- Text extracted from each page -
========

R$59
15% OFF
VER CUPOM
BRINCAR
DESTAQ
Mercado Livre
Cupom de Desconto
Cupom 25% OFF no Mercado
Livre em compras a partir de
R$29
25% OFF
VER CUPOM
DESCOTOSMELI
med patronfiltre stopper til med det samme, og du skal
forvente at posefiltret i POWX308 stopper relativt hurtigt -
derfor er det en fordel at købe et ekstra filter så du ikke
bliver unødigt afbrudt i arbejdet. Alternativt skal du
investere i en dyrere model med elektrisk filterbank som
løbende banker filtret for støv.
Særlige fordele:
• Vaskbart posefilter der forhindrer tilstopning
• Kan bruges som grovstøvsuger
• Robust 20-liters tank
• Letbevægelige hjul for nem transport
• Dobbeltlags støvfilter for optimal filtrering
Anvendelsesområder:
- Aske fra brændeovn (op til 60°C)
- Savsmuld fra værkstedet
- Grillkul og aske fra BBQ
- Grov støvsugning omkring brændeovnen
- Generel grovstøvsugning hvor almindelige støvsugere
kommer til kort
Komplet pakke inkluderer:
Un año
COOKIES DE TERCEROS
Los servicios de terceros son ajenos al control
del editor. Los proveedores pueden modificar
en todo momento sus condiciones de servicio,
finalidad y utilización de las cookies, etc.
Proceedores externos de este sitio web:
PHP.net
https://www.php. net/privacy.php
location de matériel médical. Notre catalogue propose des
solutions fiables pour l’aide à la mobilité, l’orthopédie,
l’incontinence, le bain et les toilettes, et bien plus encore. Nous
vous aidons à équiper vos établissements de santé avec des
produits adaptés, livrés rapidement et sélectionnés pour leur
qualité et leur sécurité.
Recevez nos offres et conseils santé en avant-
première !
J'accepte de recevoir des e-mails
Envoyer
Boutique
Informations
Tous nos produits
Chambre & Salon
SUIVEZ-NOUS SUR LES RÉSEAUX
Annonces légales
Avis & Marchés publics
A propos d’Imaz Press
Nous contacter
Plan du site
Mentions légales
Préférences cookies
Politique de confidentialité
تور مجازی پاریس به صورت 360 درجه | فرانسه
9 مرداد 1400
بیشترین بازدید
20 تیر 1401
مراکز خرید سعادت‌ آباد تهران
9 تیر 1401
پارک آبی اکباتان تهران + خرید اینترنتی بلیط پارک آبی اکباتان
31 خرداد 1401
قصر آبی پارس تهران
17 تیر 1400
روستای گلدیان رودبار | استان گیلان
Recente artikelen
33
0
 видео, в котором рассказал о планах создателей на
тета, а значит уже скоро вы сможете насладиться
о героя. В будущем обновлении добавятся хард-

========

- DIRECTIONS -
Retype every one of the lines above without changing any character.

- EXPECTED OUTPUT -
R$59
15% OFF
VER CUPOM
BRINCAR
DESTAQ
Mercado Livre
Cupom de Desconto
Cupom 25% OFF no Mercado
Livre em compras a partir de
R$29
25% OFF
VER CUPOM
DESCOTOSMELI
med patronfiltre stopper til med det samme, og du skal
forvente at posefiltret i POWX308 stopper relativt hurtigt -
derfor er det en fordel at købe et ekstra filter så du ikke
bliver unødigt afbrudt i arbejdet. Alternativt skal du
investere i en dyrere model med elektrisk filterbank som
løbende banker filtret for støv.
Særlige fordele:
• Vaskbart posefilter der forhindrer tilstopning
• Kan bruges som grovstøvsuger
• Robust 20-liters tank
• Letbevægelige hjul for nem transport
• Dobbeltlags støvfilter for optimal filtrering
Anvendelsesområder:
- Aske fra brændeovn (op til 60°C)
- Savsmuld fra værkstedet
- Grillkul og aske fra BBQ
- Grov støvsugning omkring brændeovnen
- Generel grovstøvsugning hvor almindelige støvsugere
kommer til kort
Komplet pakke inkluderer:
Un año
COOKIES DE TERCEROS
Los servicios de terceros son ajenos al control
del editor. Los proveedores pueden modificar
en todo momento sus condiciones de servicio,
finalidad y utilización de las cookies, etc.
Proceedores externos de este sitio web:
PHP.net
https://www.php. net/privacy.php
location de matériel médical. Notre catalogue propose des
solutions fiables pour l’aide à la mobilité, l’orthopédie,
l’incontinence, le bain et les toilettes, et bien plus encore. Nous
vous aidons à équiper vos établissements de santé avec des
produits adaptés, livrés rapidement et sélectionnés pour leur
qualité et leur sécurité.
Recevez nos offres et conseils santé en avant-
première !
J'accepte de recevoir des e-mails
Envoyer
Boutique
Informations
Tous nos produits
Chambre & Salon
SUIVEZ-NOUS SUR LES RÉSEAUX
Annonces légales
Avis & Marchés publics
A propos d’Imaz Press
Nous contacter
Plan du site
Mentions légales
Préférences cookies
Politique de confidentialité
تور مجازی پاریس به صورت 360 درجه | فرانسه
9 مرداد 1400
بیشترین بازدید
20 تیر 1401
مراکز خرید سعادت‌ آباد تهران
9 تیر 1401
پارک آبی اکباتان تهران + خرید اینترنتی بلیط پارک آبی اکباتان
31 خرداد 1401
قصر آبی پارس تهران
17 تیر 1400
روستای گلدیان رودبار | استان گیلان
Recente artikelen
33
0
 видео, в котором рассказал о планах создателей на
тета, а значит уже скоро вы сможете насладиться
о героя. В будущем обновлении добавятся хард-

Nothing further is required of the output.